#### [Excerpted text]
Doctors
agree to pay in negligence lawsuit
(As reported in the Naperville Sun,
12/11/02)
By
Ron Pazola
STAFF WRITER
Three
Naperville obstetricians have agreed to pay part of a $6
million lawsuit that alleged they were negligent in the
prenatal care of a child.
Destiny Wright, 34, of Streamwood, who filed the civil suit
in Cook County Circuit Court in 1998, claimed the alleged
failure of Drs. Linda Anderson, Christopher Olson and John
Josupait to give her daughter, Dania, proper care just before
her birth Feb. 5, 1998, contributed to the girl's brain
damage.
Anderson, Olson and Josupait are partners in the Women's
Center for Obstetrics, Gynecology and Midwifery in Naperville,
a private medical group previously known as C.G. Olson Ltd.
They also are on staff at Edward Hospital in Naperville.
Although the physicians denied any liability in the Dec.
2 settlement, Anderson will pay Dania Wright $1 million,
Olson will give $975,000 and Josupait will be responsible
for $275,000. C.G. Olson Ltd. must also pay $1 million,
lawyers involved in the case said. Edward Hospital was not
named in the suit.
Several attorneys said the payment was to avoid a jury trial
that could have resulted in a larger financial verdict.
The settlement was reached in Cook County circuit court
just before the case went to a jury trial.

#### [Entries provided]
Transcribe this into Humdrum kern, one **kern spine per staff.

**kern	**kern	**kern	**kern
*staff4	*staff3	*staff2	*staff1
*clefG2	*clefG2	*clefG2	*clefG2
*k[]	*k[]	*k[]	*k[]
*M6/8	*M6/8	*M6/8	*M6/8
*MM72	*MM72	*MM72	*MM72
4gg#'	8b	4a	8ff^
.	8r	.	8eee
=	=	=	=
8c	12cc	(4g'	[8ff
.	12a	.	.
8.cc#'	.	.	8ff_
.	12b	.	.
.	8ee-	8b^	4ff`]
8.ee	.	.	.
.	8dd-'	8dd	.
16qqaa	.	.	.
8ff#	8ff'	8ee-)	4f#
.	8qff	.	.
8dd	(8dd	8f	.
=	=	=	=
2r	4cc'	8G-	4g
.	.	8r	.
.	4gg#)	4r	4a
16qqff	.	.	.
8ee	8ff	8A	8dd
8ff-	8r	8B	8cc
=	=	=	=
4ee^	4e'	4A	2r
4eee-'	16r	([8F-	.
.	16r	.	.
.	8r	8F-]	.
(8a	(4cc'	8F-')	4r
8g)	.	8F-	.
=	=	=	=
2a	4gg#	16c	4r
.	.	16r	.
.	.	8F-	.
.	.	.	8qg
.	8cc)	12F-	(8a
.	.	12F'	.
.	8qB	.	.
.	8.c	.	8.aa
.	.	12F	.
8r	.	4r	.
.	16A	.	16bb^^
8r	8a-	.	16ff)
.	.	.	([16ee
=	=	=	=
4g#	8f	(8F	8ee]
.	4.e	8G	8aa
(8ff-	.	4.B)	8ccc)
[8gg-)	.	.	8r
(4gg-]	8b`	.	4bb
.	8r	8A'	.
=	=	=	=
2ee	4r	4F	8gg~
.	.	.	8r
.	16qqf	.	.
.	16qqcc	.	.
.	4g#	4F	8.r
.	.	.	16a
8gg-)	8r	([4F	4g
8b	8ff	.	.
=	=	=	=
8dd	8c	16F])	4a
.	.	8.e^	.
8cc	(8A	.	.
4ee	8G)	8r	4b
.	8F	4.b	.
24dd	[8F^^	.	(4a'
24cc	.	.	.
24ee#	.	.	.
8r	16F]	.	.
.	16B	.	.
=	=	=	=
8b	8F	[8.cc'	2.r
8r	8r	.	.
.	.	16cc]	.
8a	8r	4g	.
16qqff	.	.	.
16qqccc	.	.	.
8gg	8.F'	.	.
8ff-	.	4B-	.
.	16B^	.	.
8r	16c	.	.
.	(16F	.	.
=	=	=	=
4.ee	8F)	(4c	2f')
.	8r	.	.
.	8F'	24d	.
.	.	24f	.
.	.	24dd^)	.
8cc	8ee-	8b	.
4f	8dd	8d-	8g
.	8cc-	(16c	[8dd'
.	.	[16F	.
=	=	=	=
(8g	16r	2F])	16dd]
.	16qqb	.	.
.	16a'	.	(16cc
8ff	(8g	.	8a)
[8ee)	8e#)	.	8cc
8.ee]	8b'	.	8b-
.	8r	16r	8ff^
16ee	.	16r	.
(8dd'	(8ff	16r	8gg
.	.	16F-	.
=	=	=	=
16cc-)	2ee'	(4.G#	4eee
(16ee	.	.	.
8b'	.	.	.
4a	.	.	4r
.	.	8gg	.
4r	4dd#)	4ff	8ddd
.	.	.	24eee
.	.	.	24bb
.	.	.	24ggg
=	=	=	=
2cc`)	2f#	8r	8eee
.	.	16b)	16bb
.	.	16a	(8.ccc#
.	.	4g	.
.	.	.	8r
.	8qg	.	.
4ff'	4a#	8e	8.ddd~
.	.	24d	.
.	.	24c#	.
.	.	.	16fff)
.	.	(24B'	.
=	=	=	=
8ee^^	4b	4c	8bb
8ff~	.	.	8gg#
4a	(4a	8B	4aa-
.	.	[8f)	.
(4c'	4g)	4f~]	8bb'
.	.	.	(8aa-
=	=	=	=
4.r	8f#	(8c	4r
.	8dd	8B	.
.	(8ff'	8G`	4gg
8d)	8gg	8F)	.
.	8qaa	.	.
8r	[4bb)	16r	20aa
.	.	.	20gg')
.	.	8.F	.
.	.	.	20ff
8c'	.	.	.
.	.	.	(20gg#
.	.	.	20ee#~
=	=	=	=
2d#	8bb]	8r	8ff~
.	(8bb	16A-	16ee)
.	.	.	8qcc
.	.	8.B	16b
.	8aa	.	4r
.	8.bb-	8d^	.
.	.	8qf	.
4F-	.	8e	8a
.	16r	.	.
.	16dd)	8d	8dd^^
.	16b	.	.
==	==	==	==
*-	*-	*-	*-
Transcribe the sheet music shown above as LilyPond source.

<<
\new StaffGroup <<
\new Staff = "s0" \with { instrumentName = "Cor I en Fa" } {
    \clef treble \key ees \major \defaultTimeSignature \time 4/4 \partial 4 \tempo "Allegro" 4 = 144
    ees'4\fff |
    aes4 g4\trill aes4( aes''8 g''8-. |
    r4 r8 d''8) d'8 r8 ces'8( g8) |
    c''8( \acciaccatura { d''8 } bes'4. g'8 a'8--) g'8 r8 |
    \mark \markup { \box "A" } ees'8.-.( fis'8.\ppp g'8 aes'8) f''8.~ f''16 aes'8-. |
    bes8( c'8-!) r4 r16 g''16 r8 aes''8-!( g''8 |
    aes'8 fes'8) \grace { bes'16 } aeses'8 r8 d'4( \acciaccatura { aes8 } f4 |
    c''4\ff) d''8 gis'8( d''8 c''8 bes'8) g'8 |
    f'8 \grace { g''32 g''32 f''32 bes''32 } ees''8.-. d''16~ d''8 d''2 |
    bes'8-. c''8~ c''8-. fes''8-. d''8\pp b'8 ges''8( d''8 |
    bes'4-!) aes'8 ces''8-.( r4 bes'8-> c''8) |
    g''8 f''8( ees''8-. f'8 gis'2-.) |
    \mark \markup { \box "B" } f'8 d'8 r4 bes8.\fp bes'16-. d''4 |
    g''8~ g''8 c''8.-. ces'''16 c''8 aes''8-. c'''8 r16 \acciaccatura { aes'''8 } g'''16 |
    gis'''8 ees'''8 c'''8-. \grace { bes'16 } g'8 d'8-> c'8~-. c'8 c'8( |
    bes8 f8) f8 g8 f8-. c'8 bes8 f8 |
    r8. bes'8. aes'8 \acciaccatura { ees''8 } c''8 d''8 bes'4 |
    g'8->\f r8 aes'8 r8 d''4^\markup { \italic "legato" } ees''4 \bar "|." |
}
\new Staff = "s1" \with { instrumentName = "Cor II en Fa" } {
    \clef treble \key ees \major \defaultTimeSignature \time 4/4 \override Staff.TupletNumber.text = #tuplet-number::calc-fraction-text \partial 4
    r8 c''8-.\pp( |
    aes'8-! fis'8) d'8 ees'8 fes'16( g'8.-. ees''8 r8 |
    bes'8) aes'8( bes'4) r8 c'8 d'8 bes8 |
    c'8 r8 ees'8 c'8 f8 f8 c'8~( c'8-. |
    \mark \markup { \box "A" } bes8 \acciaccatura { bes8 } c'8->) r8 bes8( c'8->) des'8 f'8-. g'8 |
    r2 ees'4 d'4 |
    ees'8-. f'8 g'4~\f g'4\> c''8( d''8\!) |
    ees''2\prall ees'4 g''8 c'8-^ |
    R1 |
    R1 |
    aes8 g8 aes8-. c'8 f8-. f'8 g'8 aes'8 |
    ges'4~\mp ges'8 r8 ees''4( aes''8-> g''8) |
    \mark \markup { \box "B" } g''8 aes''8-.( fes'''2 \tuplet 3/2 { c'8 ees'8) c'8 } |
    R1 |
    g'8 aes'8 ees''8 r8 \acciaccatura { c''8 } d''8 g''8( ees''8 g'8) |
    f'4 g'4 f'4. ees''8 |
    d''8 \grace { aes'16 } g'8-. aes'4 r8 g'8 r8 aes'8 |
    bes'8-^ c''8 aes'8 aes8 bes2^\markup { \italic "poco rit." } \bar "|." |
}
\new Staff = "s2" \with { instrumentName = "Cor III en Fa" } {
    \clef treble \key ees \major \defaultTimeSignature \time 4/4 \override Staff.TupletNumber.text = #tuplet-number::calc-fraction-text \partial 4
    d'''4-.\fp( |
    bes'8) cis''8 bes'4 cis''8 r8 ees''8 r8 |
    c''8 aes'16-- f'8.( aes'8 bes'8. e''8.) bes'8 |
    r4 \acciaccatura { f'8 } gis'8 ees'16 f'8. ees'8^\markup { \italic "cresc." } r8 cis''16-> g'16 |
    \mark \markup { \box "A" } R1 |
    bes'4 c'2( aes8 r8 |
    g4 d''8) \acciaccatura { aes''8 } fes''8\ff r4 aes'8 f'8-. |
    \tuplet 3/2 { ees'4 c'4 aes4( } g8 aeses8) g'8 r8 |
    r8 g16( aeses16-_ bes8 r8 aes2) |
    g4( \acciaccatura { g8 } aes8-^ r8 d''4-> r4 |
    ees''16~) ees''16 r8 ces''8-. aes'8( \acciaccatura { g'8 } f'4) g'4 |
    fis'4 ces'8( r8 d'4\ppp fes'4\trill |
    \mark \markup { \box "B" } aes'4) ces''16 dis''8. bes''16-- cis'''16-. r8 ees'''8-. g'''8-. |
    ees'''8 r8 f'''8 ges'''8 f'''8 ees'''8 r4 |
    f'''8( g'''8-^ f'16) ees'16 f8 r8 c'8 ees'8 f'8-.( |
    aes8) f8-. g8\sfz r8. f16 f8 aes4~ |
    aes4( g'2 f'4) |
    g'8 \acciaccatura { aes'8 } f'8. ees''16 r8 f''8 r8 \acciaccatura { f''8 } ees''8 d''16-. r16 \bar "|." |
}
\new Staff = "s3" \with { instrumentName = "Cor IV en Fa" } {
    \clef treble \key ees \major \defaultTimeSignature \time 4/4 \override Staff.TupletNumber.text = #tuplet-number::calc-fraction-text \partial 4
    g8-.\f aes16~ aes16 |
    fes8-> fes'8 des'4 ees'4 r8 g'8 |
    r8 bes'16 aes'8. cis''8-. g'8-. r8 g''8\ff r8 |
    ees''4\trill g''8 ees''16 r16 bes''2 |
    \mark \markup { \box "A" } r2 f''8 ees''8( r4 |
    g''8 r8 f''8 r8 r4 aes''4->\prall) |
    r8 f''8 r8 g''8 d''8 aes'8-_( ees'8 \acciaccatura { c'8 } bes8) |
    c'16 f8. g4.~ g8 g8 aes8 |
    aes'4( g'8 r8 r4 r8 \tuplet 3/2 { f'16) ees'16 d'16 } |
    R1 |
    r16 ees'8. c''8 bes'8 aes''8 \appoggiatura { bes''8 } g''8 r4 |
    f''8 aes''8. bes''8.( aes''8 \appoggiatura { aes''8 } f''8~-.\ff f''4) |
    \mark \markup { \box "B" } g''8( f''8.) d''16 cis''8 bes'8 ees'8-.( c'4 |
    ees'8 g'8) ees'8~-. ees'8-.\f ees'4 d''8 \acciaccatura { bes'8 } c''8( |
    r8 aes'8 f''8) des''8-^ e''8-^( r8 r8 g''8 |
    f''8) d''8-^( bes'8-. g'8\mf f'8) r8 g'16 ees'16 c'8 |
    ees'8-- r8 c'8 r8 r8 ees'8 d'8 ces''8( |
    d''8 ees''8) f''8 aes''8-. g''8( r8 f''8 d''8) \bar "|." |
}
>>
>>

#### [Using the information]
A - Answer these questions from the negligence lawsuit article:
(i) In what year did Destiny Wright file the civil suit?
(ii) At which hospital are the three doctors on staff?
(iii) How much will Josupait pay?
B - In the negligence lawsuit article, replace "settlement" with "agreement" and write out the passage starting with "Although the physicians" and going on through "larger financial verdict.".

#### [List of solutions]
A -
(i) 1998
(ii) Edward Hospital in Naperville
(iii) $275,000

B -
Although the physicians denied any liability in the Dec.
2 agreement, Anderson will pay Dania Wright $1 million,
Olson will give $975,000 and Josupait will be responsible
for $275,000. C.G. Olson Ltd. must also pay $1 million,
lawyers involved in the case said. Edward Hospital was not
named in the suit.
Several attorneys said the payment was to avoid a jury trial
that could have resulted in a larger financial verdict.